When the world keeps spinning, it's hard to get a hold of your own head. In postulative theory, it is an ascertainable assumption that if your head did in fact fall off, it would bound endlessly around the planet, skipping from place to place. A tumbleweed of knowledge taking wing with dust storms from here to the western seas. Maybe it would gather knowledge, taking in the sights and sounds that it wasn't allowed to capture as a tenant of your body. It is feasible to consider that it would not, especially when one considers the brain damage that would be inflicted during any transportation sequence.
People around me are always striving, working against the grain to establish identity and individuality while still attempting to fit in with some larger group. Hopeless romantics rejecting love, claiming it as the ultimate scape goat for any separate longing or feeling. Love is cheap, hatred is cheaper, and grabbing for attention via either is child's play. I've been the guilty party before in this struggle, trying to find one by wielding the other. Fools often say that hate leads to hate and love leads to love. Consider the proposition that the subconscious depths of hatred can provoke the promiscuity of forbidden love, or that a failed attempt to love can lead to the darkest of hatreds. There is no hope for the hopeless romantic, for without hope there is only despair. Being labeled as such simply construes that the individual in question has no matter of sense what so ever.

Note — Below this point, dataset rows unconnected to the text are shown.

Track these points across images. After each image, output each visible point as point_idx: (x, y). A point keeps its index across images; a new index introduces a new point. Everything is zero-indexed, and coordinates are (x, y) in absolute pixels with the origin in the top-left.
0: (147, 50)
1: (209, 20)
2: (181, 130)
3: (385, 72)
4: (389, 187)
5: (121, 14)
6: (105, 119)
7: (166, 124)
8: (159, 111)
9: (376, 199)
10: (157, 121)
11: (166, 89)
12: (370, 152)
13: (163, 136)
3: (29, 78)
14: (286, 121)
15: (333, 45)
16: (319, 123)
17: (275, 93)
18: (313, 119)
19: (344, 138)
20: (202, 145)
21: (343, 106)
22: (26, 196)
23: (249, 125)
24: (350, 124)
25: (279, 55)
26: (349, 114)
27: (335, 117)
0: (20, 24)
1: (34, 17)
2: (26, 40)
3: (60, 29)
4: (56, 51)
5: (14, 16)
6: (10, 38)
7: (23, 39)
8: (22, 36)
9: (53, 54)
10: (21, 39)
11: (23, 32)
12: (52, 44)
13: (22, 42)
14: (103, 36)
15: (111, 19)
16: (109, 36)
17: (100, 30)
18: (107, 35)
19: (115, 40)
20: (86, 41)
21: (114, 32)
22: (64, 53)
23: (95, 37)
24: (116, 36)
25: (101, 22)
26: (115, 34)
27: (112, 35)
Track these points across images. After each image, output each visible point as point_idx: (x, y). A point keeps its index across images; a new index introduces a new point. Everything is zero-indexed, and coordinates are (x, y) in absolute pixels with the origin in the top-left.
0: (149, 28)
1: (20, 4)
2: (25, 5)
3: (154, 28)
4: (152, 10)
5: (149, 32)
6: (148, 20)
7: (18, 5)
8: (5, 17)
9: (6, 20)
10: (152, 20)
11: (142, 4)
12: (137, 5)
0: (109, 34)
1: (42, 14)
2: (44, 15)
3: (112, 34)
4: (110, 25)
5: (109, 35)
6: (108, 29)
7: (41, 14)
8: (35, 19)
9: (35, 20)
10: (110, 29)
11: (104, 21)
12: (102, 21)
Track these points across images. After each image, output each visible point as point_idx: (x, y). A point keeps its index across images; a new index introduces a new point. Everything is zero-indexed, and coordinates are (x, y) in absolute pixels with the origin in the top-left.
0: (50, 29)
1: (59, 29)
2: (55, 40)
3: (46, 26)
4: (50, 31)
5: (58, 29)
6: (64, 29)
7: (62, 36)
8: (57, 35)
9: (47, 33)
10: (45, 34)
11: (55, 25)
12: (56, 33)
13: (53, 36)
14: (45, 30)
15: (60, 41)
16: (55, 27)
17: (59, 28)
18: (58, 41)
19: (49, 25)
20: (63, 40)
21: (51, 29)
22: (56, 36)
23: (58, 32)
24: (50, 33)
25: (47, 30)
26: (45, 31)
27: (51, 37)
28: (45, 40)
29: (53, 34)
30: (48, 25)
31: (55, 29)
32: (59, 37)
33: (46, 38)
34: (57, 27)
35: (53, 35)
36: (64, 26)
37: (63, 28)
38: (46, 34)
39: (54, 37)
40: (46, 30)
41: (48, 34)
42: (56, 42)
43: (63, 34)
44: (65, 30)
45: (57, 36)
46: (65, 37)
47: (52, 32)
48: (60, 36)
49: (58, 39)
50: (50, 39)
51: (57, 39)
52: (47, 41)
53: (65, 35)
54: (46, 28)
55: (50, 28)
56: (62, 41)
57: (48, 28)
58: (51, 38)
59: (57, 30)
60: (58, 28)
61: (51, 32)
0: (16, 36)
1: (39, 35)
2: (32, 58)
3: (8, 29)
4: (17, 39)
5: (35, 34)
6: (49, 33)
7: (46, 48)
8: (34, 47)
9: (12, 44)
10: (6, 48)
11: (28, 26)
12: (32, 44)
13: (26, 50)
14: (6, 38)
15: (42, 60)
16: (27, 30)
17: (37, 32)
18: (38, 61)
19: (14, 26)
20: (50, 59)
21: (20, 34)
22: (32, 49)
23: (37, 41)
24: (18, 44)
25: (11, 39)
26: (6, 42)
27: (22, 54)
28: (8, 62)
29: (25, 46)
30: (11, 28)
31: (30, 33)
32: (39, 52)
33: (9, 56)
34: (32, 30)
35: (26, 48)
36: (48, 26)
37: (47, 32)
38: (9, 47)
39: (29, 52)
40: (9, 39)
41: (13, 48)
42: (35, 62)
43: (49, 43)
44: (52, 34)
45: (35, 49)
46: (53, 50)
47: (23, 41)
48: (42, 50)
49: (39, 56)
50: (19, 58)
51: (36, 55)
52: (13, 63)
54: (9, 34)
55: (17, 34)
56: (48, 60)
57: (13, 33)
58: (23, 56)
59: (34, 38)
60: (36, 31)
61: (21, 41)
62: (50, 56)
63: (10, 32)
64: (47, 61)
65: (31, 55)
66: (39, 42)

I wish I could find my sea legs in this grown up world. I feel the constant wobble as I move through the commute and neck tie ravaged waters. Always impressing, never disappointing, building a resume while managing a time schedule, and constructing a future while digging a grave can destroy your sense of balance. The goal of every new thing brought into the world is to one day render something else obsolete. We design and build new houses, cars, and electronics to create a cutting edge, one sharp enough to sever the bonds between our former possessions. New children are born because one day we will need a workforce, and more importantly because we will one day all be obsolete.
I saw an old woman in the market the other day and started to consider her perception of the world. I often speculate as to how to grand I am as a person, and look back on a wealth of experiences for concrete evidence. Staring out from pale eyes that have been lodged in a weathered face for decades, I can not begin to fathom how young and inept I must appear. Thousands of conversations and struggles paced out over a century can not grant relevance in this day and age. Only the impression that the sun has set on her knowledge, only the promise that one day the youngest of us will be replaced can grant peace to the weary traveler. There will be relief in death. There will be rest at the end of the road. The smartest of us all just bide their time and wait for the hammer to fall.
As I try to get my sea legs and keep my head from rolling, there is one truth I cling to as a guiding light. That we are all on our way out, each is best served to soak up the experience that can be gained by rolling your head, wait in line, if you're an old woman avoid markets where young men might speculate about your thoughts, and that those who loaf around and wait for the end may in fact be the smartest of all.